Brandman Retail Limited is hitting the capital market with a book-built issue of 48.91 lakh fresh shares. The company has finalized its price band at ₹167 to ₹176 per share. The proceeds are strategically earmarked for a significant expansion—opening 15 new Exclusive Brand Outlets (EBOs) and Multi-Brand Outlets (MBOs) under their "Sneakrz" concept, as well as strengthening their digital/omni-channel presence.
The company has shown a remarkable financial turnaround, with revenue growing from ₹46 crore in FY23 to ₹135.3 crore in FY25. Even more striking is the profitability; the Net Profit Margin jumped from 1% to 15.5% in the same period, resulting in a Profit After Tax (PAT) of ₹20.95 crore for FY25. For the nine months ending December 2025 (9M FY26), the company has already clocked a PAT of ₹19.67 crore, signaling that it is on track for a record-breaking year.
As of today, February 3, 2026, the Grey Market Premium (GMP) is trading at ₹0, indicating that the market is currently in a "price discovery" mode before the actual subscription numbers begin to flow in tomorrow.

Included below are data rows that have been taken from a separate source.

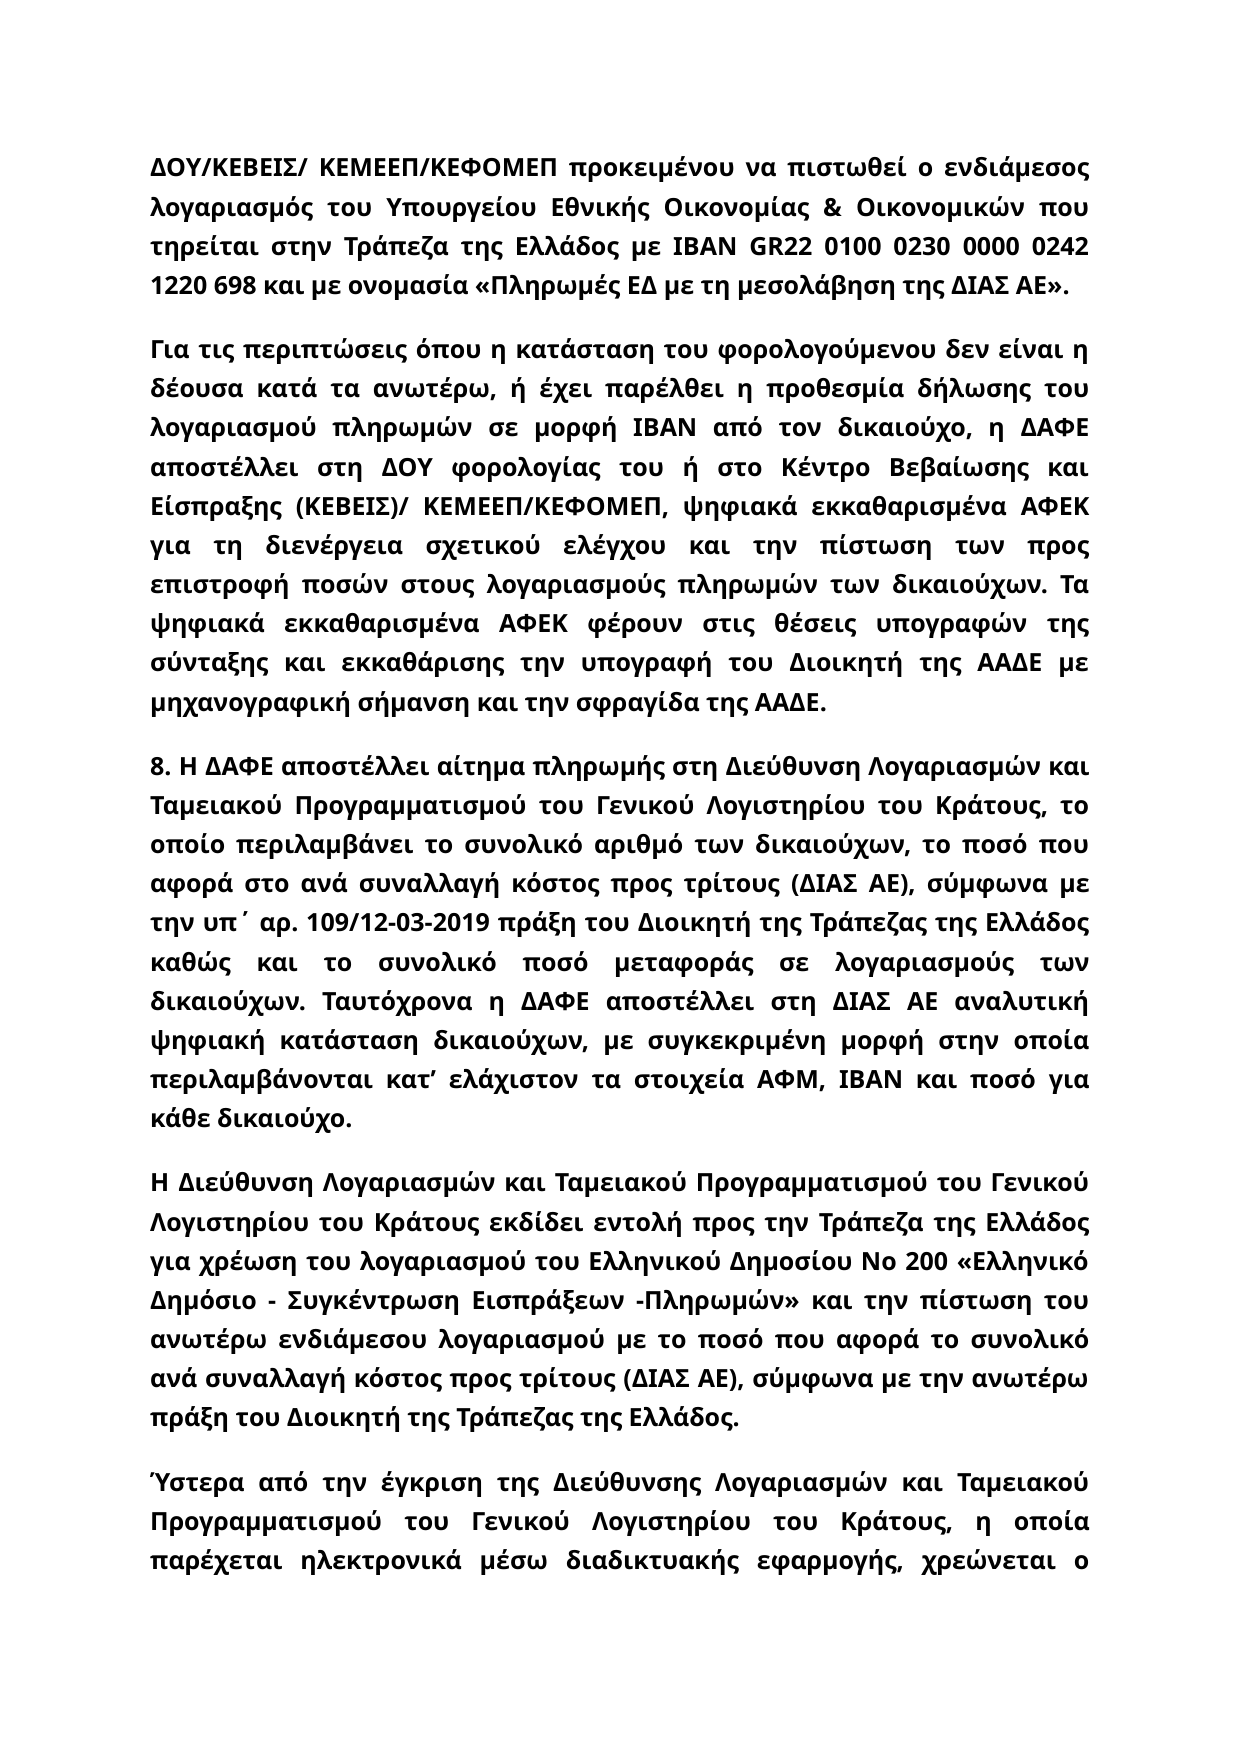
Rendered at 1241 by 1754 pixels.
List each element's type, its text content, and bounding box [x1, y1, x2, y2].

text Ύστερα από την έγκριση της Διεύθυνσης Λογαριασμών και Ταμειακού Προγραμματισμού του Γενικού Λογιστηρίου του Κράτους, η οποία παρέχεται ηλεκτρονικά μέσω διαδικτυακής εφαρμογής, χρεώνεται ο [150, 1464, 1090, 1577]
text Η Διεύθυνση Λογαριασμών και Ταμειακού Προγραμματισμού του Γενικού Λογιστηρίου του Κράτους εκδίδει εντολή προς την Τράπεζα της Ελλάδος για χρέωση του λογαριασμού του Ελληνικού Δημοσίου Νο 200 «Ελληνικό Δημόσιο - Συγκέντρωση Εισπράξεων -Πληρωμών» και την πίστωση του ανωτέρω ενδιάμεσου λογαριασμού με το ποσό που αφορά το συνολικό ανά συναλλαγή κόστος προς τρίτους (ΔΙΑΣ ΑΕ), σύμφωνα με την ανωτέρω πράξη του Διοικητή της Τράπεζας της Ελλάδος. [150, 1165, 1090, 1434]
text Για τις περιπτώσεις όπου η κατάσταση του φορολογούμενου δεν είναι η δέουσα κατά τα ανωτέρω, ή έχει παρέλθει η προθεσμία δήλωσης του λογαριασμού πληρωμών σε μορφή ΙΒΑΝ από τον δικαιούχο, η ΔΑΦΕ αποστέλλει στη ΔΟΥ φορολογίας του ή στο Κέντρο Βεβαίωσης και Είσπραξης (ΚΕΒΕΙΣ)/ ΚΕΜΕEΠ/ΚΕΦΟΜΕΠ, ψηφιακά εκκαθαρισμένα ΑΦΕΚ για τη διενέργεια σχετικού ελέγχου και την πίστωση των προς επιστροφή ποσών στους λογαριασμούς πληρωμών των δικαιούχων. Τα ψηφιακά εκκαθαρισμένα ΑΦΕΚ φέρουν στις θέσεις υπογραφών της σύνταξης και εκκαθάρισης την υπογραφή του Διοικητή της ΑΑΔΕ με μηχανογραφική σήμανση και την σφραγίδα της ΑΑΔΕ. [150, 332, 1090, 718]
text ΔΟΥ/ΚΕΒΕΙΣ/ ΚΕΜΕEΠ/ΚΕΦΟΜΕΠ προκειμένου να πιστωθεί ο ενδιάμεσος λογαριασμός του Υπουργείου Εθνικής Οικονομίας & Οικονομικών που τηρείται στην Τράπεζα της Ελλάδος με ΙΒΑΝ GR22 0100 0230 0000 0242 1220 698 και με ονομασία «Πληρωμές ΕΔ με τη μεσολάβηση της ΔΙΑΣ ΑΕ». [150, 150, 1090, 302]
text 8. Η ΔΑΦΕ αποστέλλει αίτημα πληρωμής στη Διεύθυνση Λογαριασμών και Ταμειακού Προγραμματισμού του Γενικού Λογιστηρίου του Κράτους, το οποίο περιλαμβάνει το συνολικό αριθμό των δικαιούχων, το ποσό που αφορά στο ανά συναλλαγή κόστος προς τρίτους (ΔΙΑΣ ΑΕ), σύμφωνα με την υπ΄ αρ. 109/12-03-2019 πράξη του Διοικητή της Τράπεζας της Ελλάδος καθώς και το συνολικό ποσό μεταφοράς σε λογαριασμούς των δικαιούχων. Ταυτόχρονα η ΔΑΦΕ αποστέλλει στη ΔΙΑΣ ΑΕ αναλυτική ψηφιακή κατάσταση δικαιούχων, με συγκεκριμένη μορφή στην οποία περιλαμβάνονται κατ’ ελάχιστον τα στοιχεία ΑΦΜ, ΙΒΑΝ και ποσό για κάθε δικαιούχο. [150, 748, 1090, 1135]
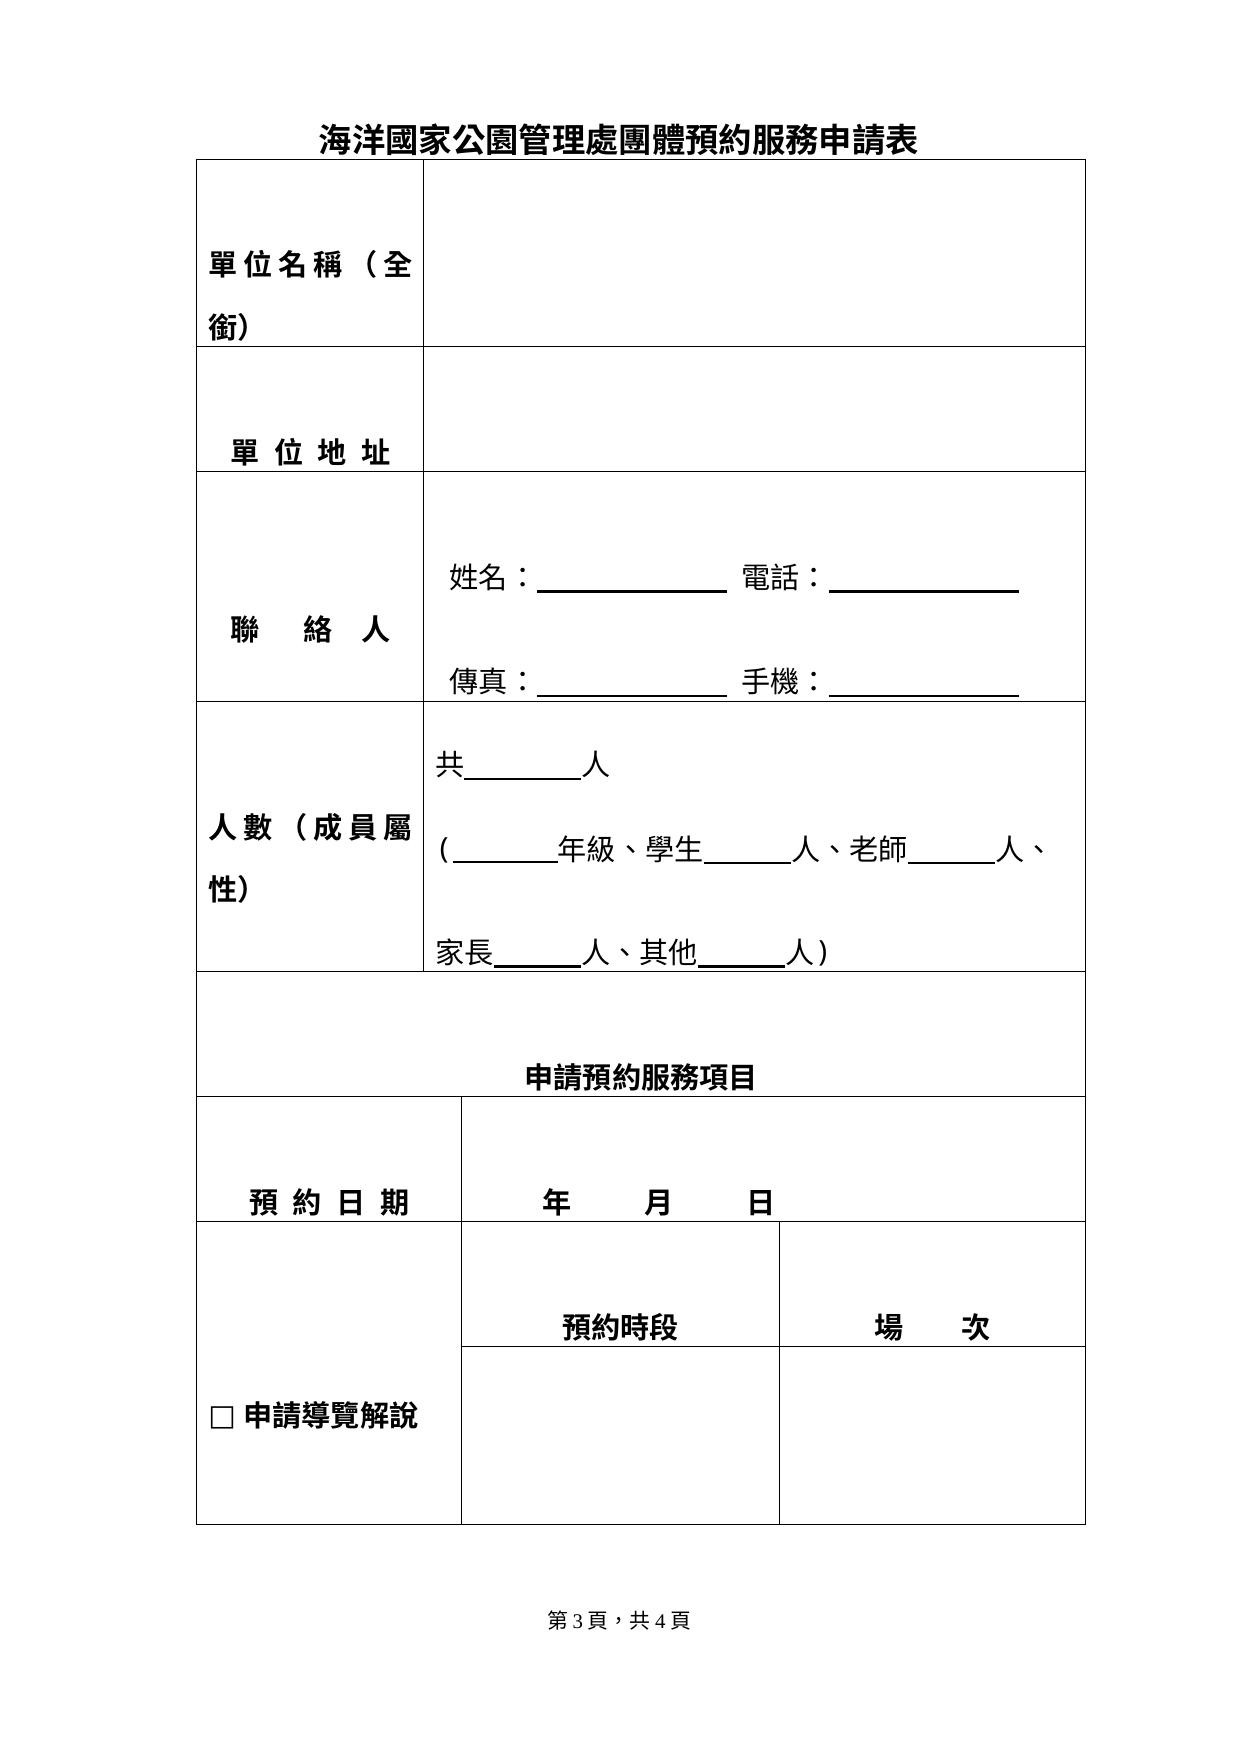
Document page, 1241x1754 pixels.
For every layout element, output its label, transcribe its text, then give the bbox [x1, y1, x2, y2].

table_cell 姓名： 電話： 傳真： 手機： [424, 472, 1085, 701]
table_cell 預約時段 [462, 1222, 779, 1346]
table_cell 申請預約服務項目 [197, 972, 1085, 1096]
table_cell □ 申請導覽解說 [197, 1222, 461, 1523]
table_cell 預 約 日 期 [197, 1097, 461, 1221]
table_cell 聯 絡 人 [197, 472, 423, 701]
table_cell 場 次 [780, 1222, 1085, 1346]
table_cell [462, 1347, 779, 1523]
table_cell 人數（成員屬性） [197, 702, 423, 971]
table_cell 單 位 地 址 [197, 347, 423, 471]
text 海洋國家公園管理處團體預約服務申請表 [150, 96, 1087, 159]
table_header 單位名稱（全銜） [197, 160, 423, 346]
table_cell 年 月 日 [462, 1097, 1085, 1221]
table_cell [424, 347, 1085, 471]
table_cell [780, 1347, 1085, 1523]
table_header [424, 160, 1085, 346]
table_cell 共 人 ( 年級、學生 人、老師 人、 家長 人、其他 人) [424, 702, 1085, 971]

Key IPO Details & Timetable
| Feature | Details |
|---|---|
| Price Band | ₹167 – ₹176 per share |
| Lot Size | 800 Shares (Min. Investment ₹2,81,600 for Retail*) |
| Total Issue Size | ₹86.09 Crore (100% Fresh Issue) |
| Listing Platform | NSE SME (Emerge) |
| Open Date | February 4, 2026 (Tomorrow) |
| Close Date | February 6, 2026 |
| Basis of Allotment | February 9, 2026 |
| Tentative Listing | February 11, 2026 |
*Note: Retail investors are required to apply for a minimum of 2 lots (1,600 shares).
Important Note for Investors
Today's Status (Feb 3): This is the final day of the pre-subscription period. Retail and HNI investors can begin placing bids via their banking apps (ASBA) or broker platforms starting tomorrow morning.
Premiumization Trend: Brandman is a direct play on India’s "premiumization" trend in footwear. They manage nearly 50% of the New Balance showrooms in India and have recently secured a strategic contract for 10 upcoming airport stores via Adani Airports.
Aggressive Profitability: The company reported a Return on Equity (ROE) of 108.47% and a ROCE of 70.48% for FY25. While these numbers are incredibly high, they reflect a highly efficient, asset-light model that scales rapidly.
Licensing Risk: A key risk factor is the company's reliance on non-exclusive distribution agreements. While they hold long-term licenses for some brands (until 2034), others are shorter-term (until 2026), making the business sensitive to contract renewals.
Geographical Niche: Currently, over 20% of revenue comes from Delhi alone. The success of the IPO depends on the company's ability to replicate its North India success in other regions.